Crews died at age 76 and was buried in Resthaven Gardens Cemetery, Oklahoma City, Oklahoma.

He is the great-uncle to author Kambri Crews.

==Medal of Honor citation==
Staff Sergeant Crews' official Medal of Honor citation reads:
He displayed conspicuous gallantry and intrepidity at the risk of his life above and beyond the call of duty on 8 April 1945 near Lobenbacherhof, Germany. As his company was advancing toward the village under heavy fire, an enemy machinegun and automatic rifle with rifle support opened upon it from a hill on the right flank. Seeing that his platoon leader had been wounded by their fire, S/Sgt. Crews, acting on his own initiative, rushed the strongpoint with 2 men of his platoon.

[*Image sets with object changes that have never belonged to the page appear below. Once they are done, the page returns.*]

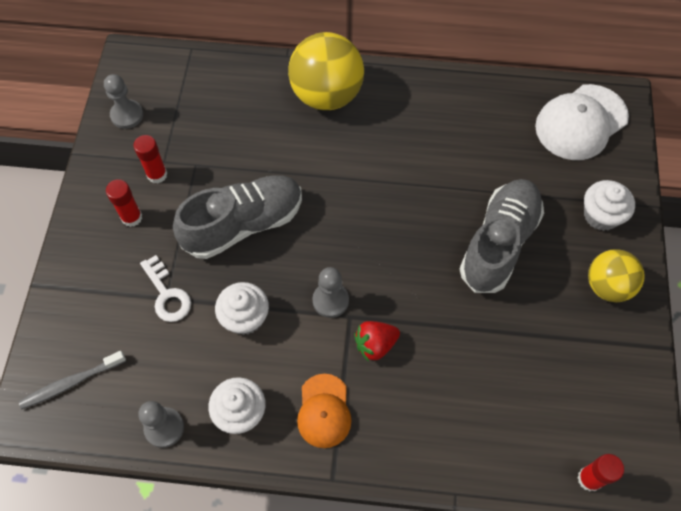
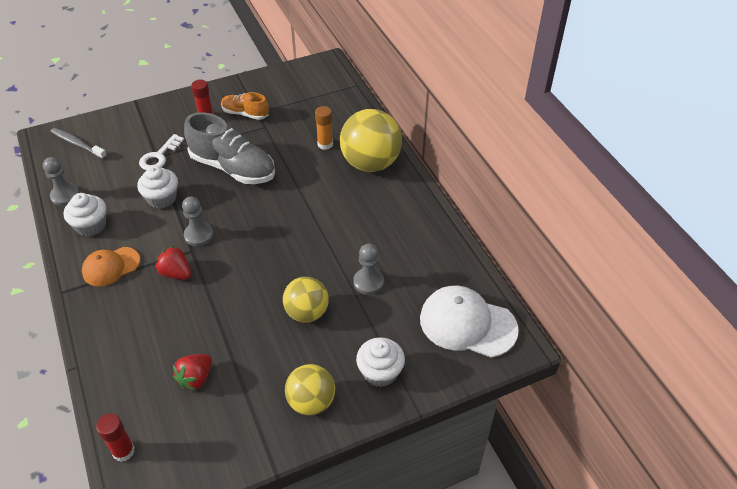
camera: 60 degrees right, 15 degrees down
grey pawn [104,74,143,129] -> grey pawn moved to [353,244,384,295]
red glue stick [134,135,167,184] -> orange shoe [221,92,269,120]
grey shoe [460,179,544,293] -> yellow ball [283,277,329,322]
none -> red strawberry [173,354,212,391]
none -> orange glue stick [315,106,333,150]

Despite the fact that 1 of these men was killed and the other was badly wounded, he continued his advance up the hill in the face of terrific enemy fire. Storming the well-dug-in position single-handedly, he killed 2 of the crew of the machinegun at pointblank range with his M 1 rifle and wrested the gun from the hands of the German whom he had already wounded. He then with his rifle charged the strongly emplaced automatic rifle. Although badly wounded in the thigh by crossfire from the remaining enemy, he kept on and silenced the entire position with his accurate and deadly rifle fire. His actions so unnerved the remaining enemy soldiers that 7 of them surrendered and the others fled. His heroism caused the enemy to concentrate on him and permitted the company to move forward into the village.